__EXERCISE DESCRIPTION__. Go through the listing below and gather every line with the word "Layer".

————————

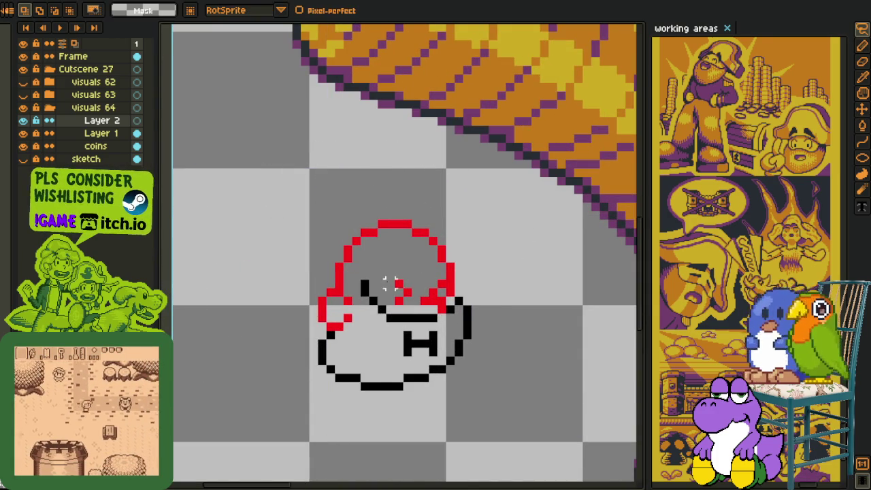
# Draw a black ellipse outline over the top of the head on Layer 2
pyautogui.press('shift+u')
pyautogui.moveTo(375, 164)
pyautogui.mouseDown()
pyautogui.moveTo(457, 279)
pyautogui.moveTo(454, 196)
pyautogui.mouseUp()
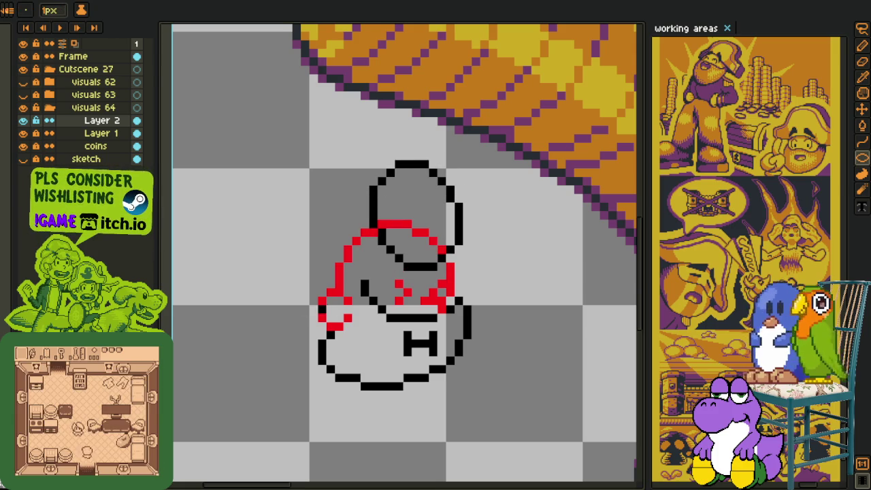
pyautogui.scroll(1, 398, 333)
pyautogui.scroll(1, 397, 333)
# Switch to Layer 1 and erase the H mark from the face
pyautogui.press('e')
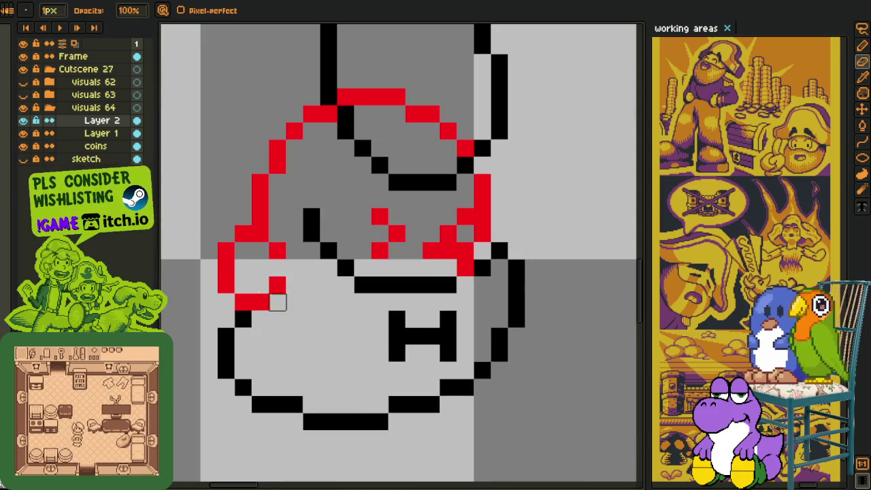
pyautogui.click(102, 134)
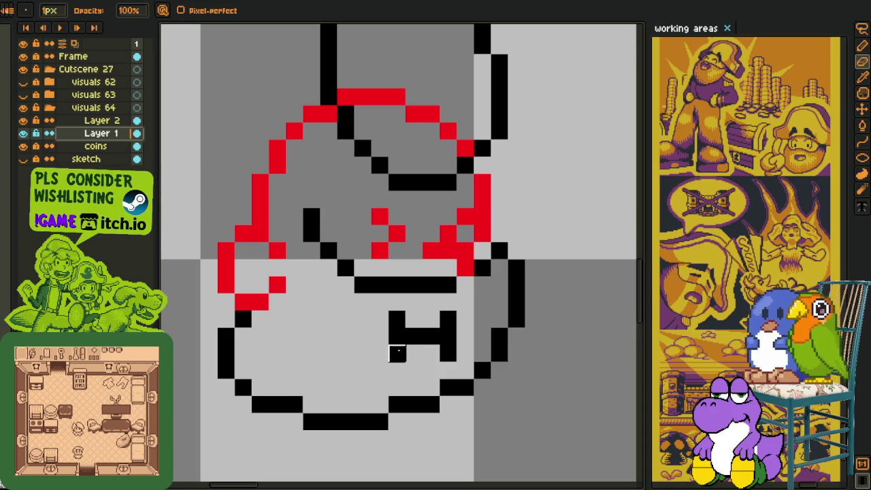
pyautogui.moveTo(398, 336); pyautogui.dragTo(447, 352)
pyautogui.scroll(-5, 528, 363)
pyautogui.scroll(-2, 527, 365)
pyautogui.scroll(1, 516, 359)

————————

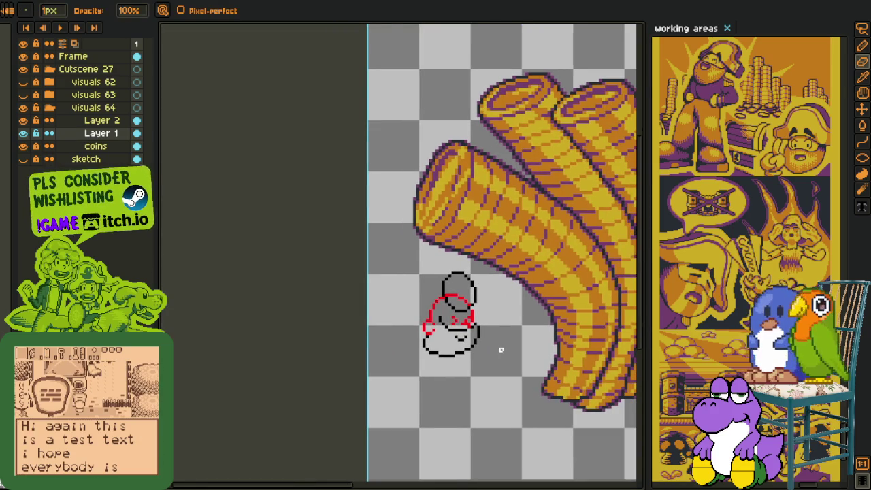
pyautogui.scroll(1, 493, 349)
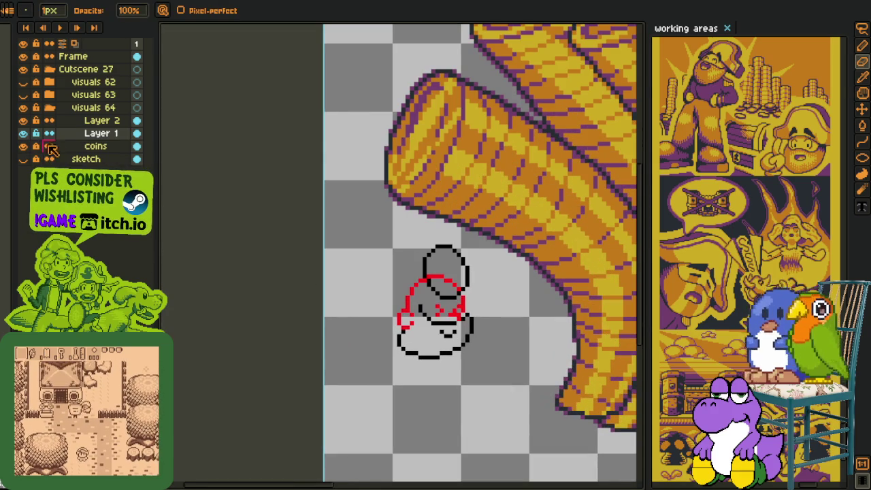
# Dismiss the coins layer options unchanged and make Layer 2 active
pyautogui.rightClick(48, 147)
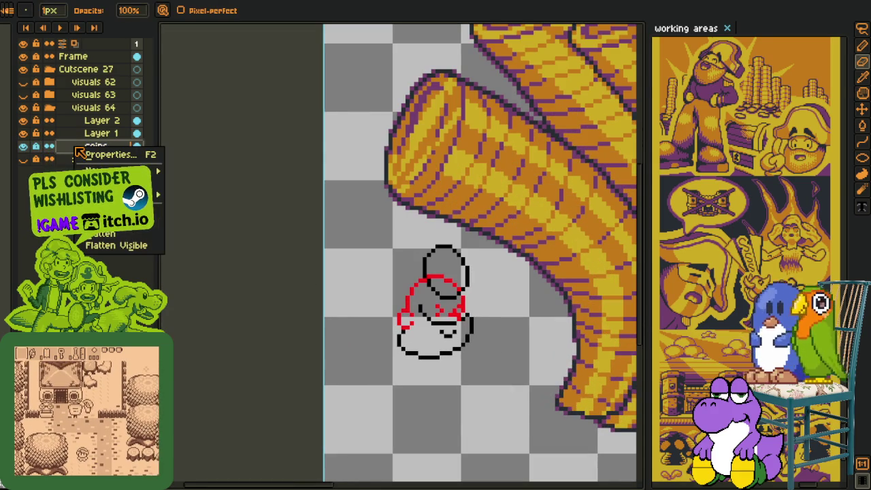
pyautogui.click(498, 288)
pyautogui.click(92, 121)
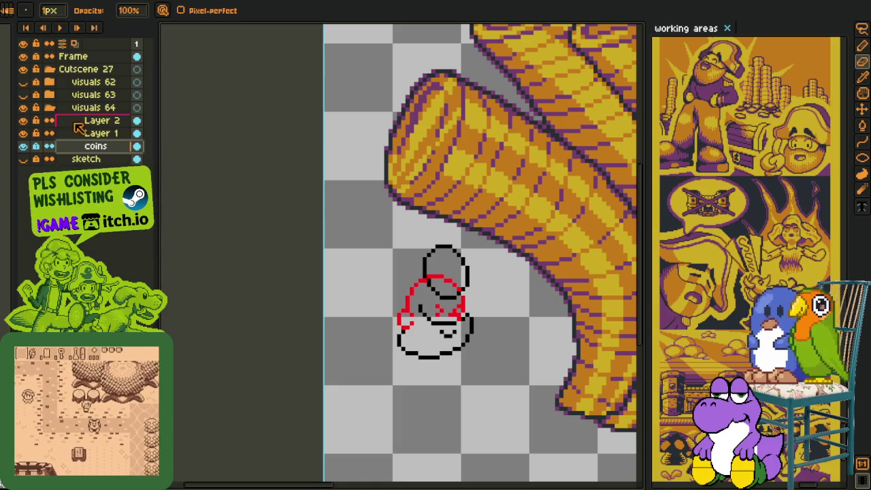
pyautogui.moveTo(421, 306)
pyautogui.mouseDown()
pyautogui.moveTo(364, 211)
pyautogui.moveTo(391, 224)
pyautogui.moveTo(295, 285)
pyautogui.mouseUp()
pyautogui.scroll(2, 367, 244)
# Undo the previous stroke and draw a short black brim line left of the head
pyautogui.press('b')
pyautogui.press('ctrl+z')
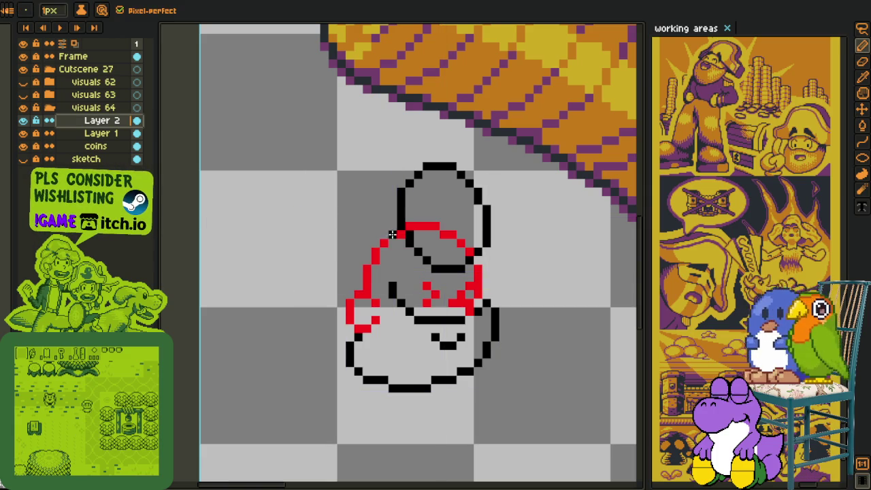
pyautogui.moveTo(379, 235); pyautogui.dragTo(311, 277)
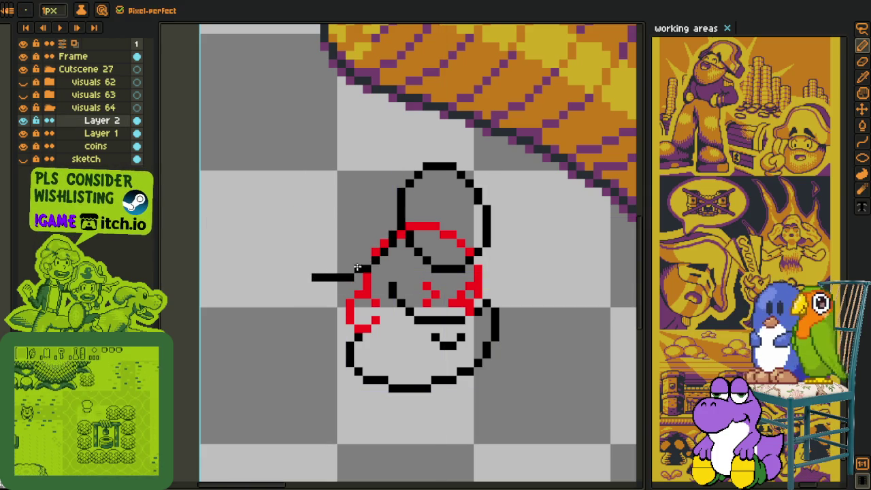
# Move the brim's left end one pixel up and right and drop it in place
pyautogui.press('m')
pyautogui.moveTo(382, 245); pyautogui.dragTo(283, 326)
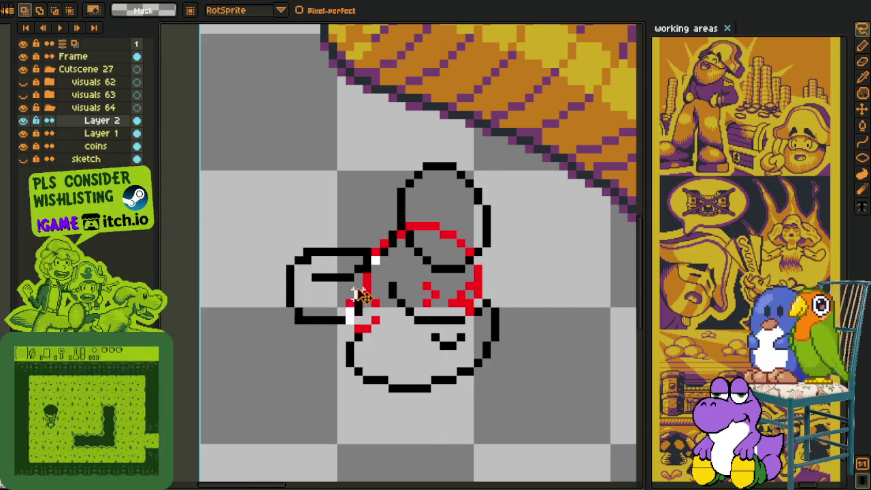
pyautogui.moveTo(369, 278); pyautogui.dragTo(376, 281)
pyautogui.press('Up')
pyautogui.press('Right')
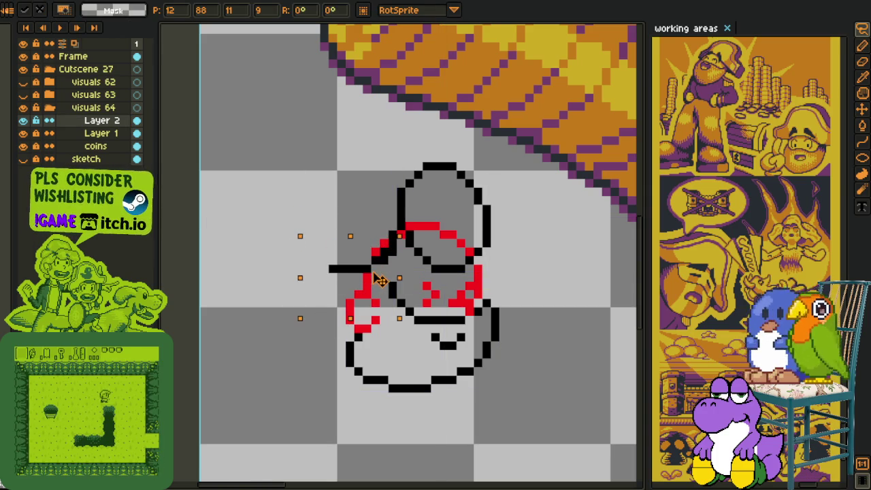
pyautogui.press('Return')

————————

__RESULT OF THE TASK__.
# Draw a black ellipse outline over the top of the head on Layer 2
# Switch to Layer 1 and erase the H mark from the face
# Dismiss the coins layer options unchanged and make Layer 2 active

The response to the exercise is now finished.